Collection entries:
--- START ---

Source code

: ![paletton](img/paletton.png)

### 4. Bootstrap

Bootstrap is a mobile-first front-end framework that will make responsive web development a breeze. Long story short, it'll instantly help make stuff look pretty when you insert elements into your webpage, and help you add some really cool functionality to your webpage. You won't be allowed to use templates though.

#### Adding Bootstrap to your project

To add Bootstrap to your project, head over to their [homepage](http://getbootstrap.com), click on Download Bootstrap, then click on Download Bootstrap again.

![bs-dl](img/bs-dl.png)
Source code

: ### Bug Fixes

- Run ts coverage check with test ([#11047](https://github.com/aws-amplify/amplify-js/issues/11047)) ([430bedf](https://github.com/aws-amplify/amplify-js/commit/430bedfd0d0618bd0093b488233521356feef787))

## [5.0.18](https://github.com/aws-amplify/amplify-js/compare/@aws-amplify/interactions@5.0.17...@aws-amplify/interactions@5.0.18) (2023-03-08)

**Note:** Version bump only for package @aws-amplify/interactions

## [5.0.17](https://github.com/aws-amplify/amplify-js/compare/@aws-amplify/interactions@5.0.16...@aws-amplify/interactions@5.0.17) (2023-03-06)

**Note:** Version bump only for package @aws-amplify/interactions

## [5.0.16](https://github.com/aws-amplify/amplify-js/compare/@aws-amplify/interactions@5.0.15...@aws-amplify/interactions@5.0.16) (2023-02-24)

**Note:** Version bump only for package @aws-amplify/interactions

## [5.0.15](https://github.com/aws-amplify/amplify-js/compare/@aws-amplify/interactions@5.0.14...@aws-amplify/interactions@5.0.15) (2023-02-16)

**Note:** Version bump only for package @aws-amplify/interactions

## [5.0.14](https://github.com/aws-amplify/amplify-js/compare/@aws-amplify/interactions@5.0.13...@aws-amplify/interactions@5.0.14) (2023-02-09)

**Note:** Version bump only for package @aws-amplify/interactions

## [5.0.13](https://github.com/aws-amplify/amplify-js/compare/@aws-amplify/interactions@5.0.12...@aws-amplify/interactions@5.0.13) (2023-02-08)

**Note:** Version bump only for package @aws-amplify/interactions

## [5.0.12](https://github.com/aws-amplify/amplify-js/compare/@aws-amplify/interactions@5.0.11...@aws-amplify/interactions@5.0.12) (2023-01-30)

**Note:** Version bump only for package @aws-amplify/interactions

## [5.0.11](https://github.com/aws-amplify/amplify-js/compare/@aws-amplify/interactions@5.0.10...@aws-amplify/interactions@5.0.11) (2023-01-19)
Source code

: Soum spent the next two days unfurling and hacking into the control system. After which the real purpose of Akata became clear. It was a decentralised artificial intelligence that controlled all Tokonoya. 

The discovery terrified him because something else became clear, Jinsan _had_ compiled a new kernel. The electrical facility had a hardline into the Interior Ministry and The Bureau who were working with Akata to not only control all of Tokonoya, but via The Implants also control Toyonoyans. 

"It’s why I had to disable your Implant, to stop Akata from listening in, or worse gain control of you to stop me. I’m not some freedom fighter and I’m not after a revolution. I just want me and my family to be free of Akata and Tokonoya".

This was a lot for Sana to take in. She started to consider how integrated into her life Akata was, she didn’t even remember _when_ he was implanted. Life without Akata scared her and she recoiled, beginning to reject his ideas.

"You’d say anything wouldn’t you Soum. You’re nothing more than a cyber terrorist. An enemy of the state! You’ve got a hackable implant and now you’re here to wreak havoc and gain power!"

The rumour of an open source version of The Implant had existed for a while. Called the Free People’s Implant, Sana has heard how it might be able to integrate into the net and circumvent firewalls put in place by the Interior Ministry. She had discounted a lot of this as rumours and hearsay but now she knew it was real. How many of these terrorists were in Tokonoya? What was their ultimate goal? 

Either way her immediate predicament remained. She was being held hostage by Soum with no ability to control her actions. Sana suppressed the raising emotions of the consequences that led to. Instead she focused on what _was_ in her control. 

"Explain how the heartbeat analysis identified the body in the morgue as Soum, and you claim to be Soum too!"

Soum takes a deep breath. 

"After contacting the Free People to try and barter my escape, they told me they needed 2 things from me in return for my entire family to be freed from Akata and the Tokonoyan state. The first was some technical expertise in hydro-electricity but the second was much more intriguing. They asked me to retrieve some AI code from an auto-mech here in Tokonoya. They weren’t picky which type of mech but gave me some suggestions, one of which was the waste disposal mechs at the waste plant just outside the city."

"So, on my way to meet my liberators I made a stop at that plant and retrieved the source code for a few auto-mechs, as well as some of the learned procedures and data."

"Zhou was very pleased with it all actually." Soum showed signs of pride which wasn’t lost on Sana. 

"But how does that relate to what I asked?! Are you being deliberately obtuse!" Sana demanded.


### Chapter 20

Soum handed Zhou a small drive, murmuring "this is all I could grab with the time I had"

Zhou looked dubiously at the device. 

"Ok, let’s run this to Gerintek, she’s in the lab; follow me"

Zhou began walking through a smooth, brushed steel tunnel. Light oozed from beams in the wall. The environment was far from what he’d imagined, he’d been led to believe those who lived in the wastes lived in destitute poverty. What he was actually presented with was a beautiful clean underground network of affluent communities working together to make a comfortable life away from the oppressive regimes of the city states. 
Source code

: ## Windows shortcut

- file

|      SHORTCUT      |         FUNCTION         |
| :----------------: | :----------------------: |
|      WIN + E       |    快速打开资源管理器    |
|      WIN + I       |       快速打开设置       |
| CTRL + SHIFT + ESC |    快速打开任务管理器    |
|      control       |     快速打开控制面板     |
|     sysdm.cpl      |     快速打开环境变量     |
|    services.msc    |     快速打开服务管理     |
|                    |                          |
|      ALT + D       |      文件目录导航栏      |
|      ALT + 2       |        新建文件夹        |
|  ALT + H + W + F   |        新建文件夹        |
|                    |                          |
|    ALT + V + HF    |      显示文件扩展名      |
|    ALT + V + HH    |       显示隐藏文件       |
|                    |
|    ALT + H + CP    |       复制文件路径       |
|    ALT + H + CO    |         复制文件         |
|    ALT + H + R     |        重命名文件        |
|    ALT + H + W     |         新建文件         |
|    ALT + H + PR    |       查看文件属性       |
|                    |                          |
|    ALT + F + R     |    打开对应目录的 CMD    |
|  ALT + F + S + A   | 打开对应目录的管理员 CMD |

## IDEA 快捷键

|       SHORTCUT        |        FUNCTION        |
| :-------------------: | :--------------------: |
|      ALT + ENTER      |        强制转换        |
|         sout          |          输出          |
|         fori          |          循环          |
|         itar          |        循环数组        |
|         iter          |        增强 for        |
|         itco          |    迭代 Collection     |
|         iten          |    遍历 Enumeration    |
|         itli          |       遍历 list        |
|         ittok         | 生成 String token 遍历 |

--- END ---

EXERCISE PROMPT. Please set down all of the records exactly.

TASK RESPONSE.
Source code

: ![paletton](img/paletton.png)

### 4. Bootstrap

Bootstrap is a mobile-first front-end framework that will make responsive web development a breeze. Long story short, it'll instantly help make stuff look pretty when you insert elements into your webpage, and help you add some really cool functionality to your webpage. You won't be allowed to use templates though.

#### Adding Bootstrap to your project

To add Bootstrap to your project, head over to their [homepage](http://getbootstrap.com), click on Download Bootstrap, then click on Download Bootstrap again.

![bs-dl](img/bs-dl.png)
Source code

: ### Bug Fixes

- Run ts coverage check with test ([#11047](https://github.com/aws-amplify/amplify-js/issues/11047)) ([430bedf](https://github.com/aws-amplify/amplify-js/commit/430bedfd0d0618bd0093b488233521356feef787))

## [5.0.18](https://github.com/aws-amplify/amplify-js/compare/@aws-amplify/interactions@5.0.17...@aws-amplify/interactions@5.0.18) (2023-03-08)

**Note:** Version bump only for package @aws-amplify/interactions

## [5.0.17](https://github.com/aws-amplify/amplify-js/compare/@aws-amplify/interactions@5.0.16...@aws-amplify/interactions@5.0.17) (2023-03-06)

**Note:** Version bump only for package @aws-amplify/interactions

## [5.0.16](https://github.com/aws-amplify/amplify-js/compare/@aws-amplify/interactions@5.0.15...@aws-amplify/interactions@5.0.16) (2023-02-24)

**Note:** Version bump only for package @aws-amplify/interactions

## [5.0.15](https://github.com/aws-amplify/amplify-js/compare/@aws-amplify/interactions@5.0.14...@aws-amplify/interactions@5.0.15) (2023-02-16)

**Note:** Version bump only for package @aws-amplify/interactions

## [5.0.14](https://github.com/aws-amplify/amplify-js/compare/@aws-amplify/interactions@5.0.13...@aws-amplify/interactions@5.0.14) (2023-02-09)

**Note:** Version bump only for package @aws-amplify/interactions

## [5.0.13](https://github.com/aws-amplify/amplify-js/compare/@aws-amplify/interactions@5.0.12...@aws-amplify/interactions@5.0.13) (2023-02-08)

**Note:** Version bump only for package @aws-amplify/interactions

## [5.0.12](https://github.com/aws-amplify/amplify-js/compare/@aws-amplify/interactions@5.0.11...@aws-amplify/interactions@5.0.12) (2023-01-30)

**Note:** Version bump only for package @aws-amplify/interactions

## [5.0.11](https://github.com/aws-amplify/amplify-js/compare/@aws-amplify/interactions@5.0.10...@aws-amplify/interactions@5.0.11) (2023-01-19)
Source code

: Soum spent the next two days unfurling and hacking into the control system. After which the real purpose of Akata became clear. It was a decentralised artificial intelligence that controlled all Tokonoya. 

The discovery terrified him because something else became clear, Jinsan _had_ compiled a new kernel. The electrical facility had a hardline into the Interior Ministry and The Bureau who were working with Akata to not only control all of Tokonoya, but via The Implants also control Toyonoyans. 

"It’s why I had to disable your Implant, to stop Akata from listening in, or worse gain control of you to stop me. I’m not some freedom fighter and I’m not after a revolution. I just want me and my family to be free of Akata and Tokonoya".

This was a lot for Sana to take in. She started to consider how integrated into her life Akata was, she didn’t even remember _when_ he was implanted. Life without Akata scared her and she recoiled, beginning to reject his ideas.

"You’d say anything wouldn’t you Soum. You’re nothing more than a cyber terrorist. An enemy of the state! You’ve got a hackable implant and now you’re here to wreak havoc and gain power!"

The rumour of an open source version of The Implant had existed for a while. Called the Free People’s Implant, Sana has heard how it might be able to integrate into the net and circumvent firewalls put in place by the Interior Ministry. She had discounted a lot of this as rumours and hearsay but now she knew it was real. How many of these terrorists were in Tokonoya? What was their ultimate goal? 

Either way her immediate predicament remained. She was being held hostage by Soum with no ability to control her actions. Sana suppressed the raising emotions of the consequences that led to. Instead she focused on what _was_ in her control. 

"Explain how the heartbeat analysis identified the body in the morgue as Soum, and you claim to be Soum too!"

Soum takes a deep breath. 

"After contacting the Free People to try and barter my escape, they told me they needed 2 things from me in return for my entire family to be freed from Akata and the Tokonoyan state. The first was some technical expertise in hydro-electricity but the second was much more intriguing. They asked me to retrieve some AI code from an auto-mech here in Tokonoya. They weren’t picky which type of mech but gave me some suggestions, one of which was the waste disposal mechs at the waste plant just outside the city."

"So, on my way to meet my liberators I made a stop at that plant and retrieved the source code for a few auto-mechs, as well as some of the learned procedures and data."

"Zhou was very pleased with it all actually." Soum showed signs of pride which wasn’t lost on Sana. 

"But how does that relate to what I asked?! Are you being deliberately obtuse!" Sana demanded.


### Chapter 20

Soum handed Zhou a small drive, murmuring "this is all I could grab with the time I had"

Zhou looked dubiously at the device. 

"Ok, let’s run this to Gerintek, she’s in the lab; follow me"

Zhou began walking through a smooth, brushed steel tunnel. Light oozed from beams in the wall. The environment was far from what he’d imagined, he’d been led to believe those who lived in the wastes lived in destitute poverty. What he was actually presented with was a beautiful clean underground network of affluent communities working together to make a comfortable life away from the oppressive regimes of the city states. 
Source code

: ## Windows shortcut

- file

|      SHORTCUT      |         FUNCTION         |
| :----------------: | :----------------------: |
|      WIN + E       |    快速打开资源管理器    |
|      WIN + I       |       快速打开设置       |
| CTRL + SHIFT + ESC |    快速打开任务管理器    |
|      control       |     快速打开控制面板     |
|     sysdm.cpl      |     快速打开环境变量     |
|    services.msc    |     快速打开服务管理     |
|                    |                          |
|      ALT + D       |      文件目录导航栏      |
|      ALT + 2       |        新建文件夹        |
|  ALT + H + W + F   |        新建文件夹        |
|                    |                          |
|    ALT + V + HF    |      显示文件扩展名      |
|    ALT + V + HH    |       显示隐藏文件       |
|                    |
|    ALT + H + CP    |       复制文件路径       |
|    ALT + H + CO    |         复制文件         |
|    ALT + H + R     |        重命名文件        |
|    ALT + H + W     |         新建文件         |
|    ALT + H + PR    |       查看文件属性       |
|                    |                          |
|    ALT + F + R     |    打开对应目录的 CMD    |
|  ALT + F + S + A   | 打开对应目录的管理员 CMD |

## IDEA 快捷键

|       SHORTCUT        |        FUNCTION        |
| :-------------------: | :--------------------: |
|      ALT + ENTER      |        强制转换        |
|         sout          |          输出          |
|         fori          |          循环          |
|         itar          |        循环数组        |
|         iter          |        增强 for        |
|         itco          |    迭代 Collection     |
|         iten          |    遍历 Enumeration    |
|         itli          |       遍历 list        |
|         ittok         | 生成 String token 遍历 |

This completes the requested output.